В лагере, куда она приехала с набитыми снедью сумками, шла от станции три километра пешком, а в лагере – оп, карантин, родителей не пускают, им позволили по милости парня из первого отряда, стоявшего на воротах, все-таки пообщаться 15 минут, присесть на полянке возле самых ворот, он хотел рассказать ей, как они играли вчера в «Эрудит», и он выиграл, но никак не успевал – мать засовывала в него персики, куски нарезанной еще дома дыни, яблок, и он уже не мог это есть, но ел, потому что она ехала, везла, шла три километра, а завтра уже все испортится… Ел, и жалость шпарила его изнутри; тогда, может, впервые она его и накрыла.
Но и теперь, уже отцом семейства, когда он сидел на знакомой до последней выщерблинки родительской кухне, жевал испеченные матерью сырники, уминал приготовленные специально к его приходу котлеты, Дашка так все-таки не умела, стоило только поднять глаза.

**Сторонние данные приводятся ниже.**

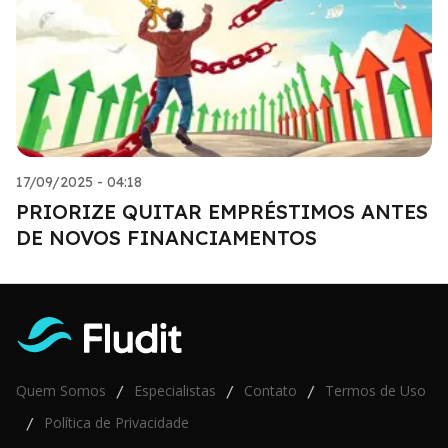
17/09/2025 - 04:18
PRIORIZE QUITAR EMPRÉSTIMOS ANTES
DE NOVOS FINANCIAMENTOS
Quem Somos
Especialistas
Contato
Termos de Uso
/
/
/
Política de Privacidade
/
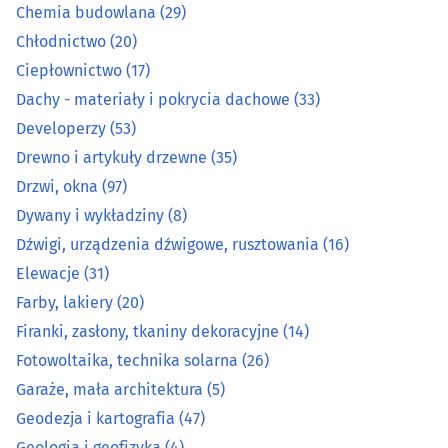
Chemia budowlana
(29)
Dźwigi, urządzenia dźwigowe, rusztowania
(16)
Chłodnictwo
(20)
Ciepłownictwo
(17)
Elewacje
(31)
Dachy - materiały i pokrycia dachowe
(33)
Developerzy
(53)
Farby, lakiery
(20)
Drewno i artykuły drzewne
(35)
Firanki, zasłony, tkaniny dekoracyjne
(14)
Drzwi, okna
(97)
Dywany i wykładziny
(8)
Fotowoltaika, technika solarna
(26)
Dźwigi, urządzenia dźwigowe, rusztowania
(16)
Elewacje
(31)
Garaże, mała architektura
(5)
Farby, lakiery
(20)
Firanki, zasłony, tkaniny dekoracyjne
(14)
Geodezja i kartografia
(47)
Fotowoltaika, technika solarna
(26)
Geologia i geofizyka
(4)
Garaże, mała architektura
(5)
Geodezja i kartografia
(47)
Granity, marmury
(18)
Geologia i geofizyka
(4)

Мать сидела напротив и смотрела на него – молча, словно боясь помешать бушевавшему сыновьему аппетиту, которому вообще-то мало что могло помешать (любовь Рощина к жирной и неполезной пище, плотный животик, появившийся у него к тридцати, был предметом вечных насмешек отца). Мать никогда не осуждала его за аппетит, только радовалась. И этот взгляд ее он помнил, знал с самых ранних лет: всю жизнь она смотрела на него так, и не только в лагере, но и когда он был младенцем и глотал кашу, и в школе, и теперь. Накормить досыта ребенка – это и было самое важное. Здоровье – главное. И о чем бы он не заговаривал с ней, о работе, своих успехах – о том, что его статья вышла в большом русско-немецком каталоге об авангарде, и пособие для студентов обещали, наконец, выпустить в конце месяца, или там про Юльку, которая начала ходить на спортивные танцы, пока получается не очень, но смешно, о чем бы… разговор все равно сворачивал на его, Кирюшино, здоровье – как его коленка, он сломал ногу еще в ранней юности, неудачно свалившись с велика, с тех пор коленка болела в сырые осенние дни, почему он себя не бережет и столько работает, разве так можно? Ничего важнее здоровья нет, так что питаться надо регулярно. Пить побольше.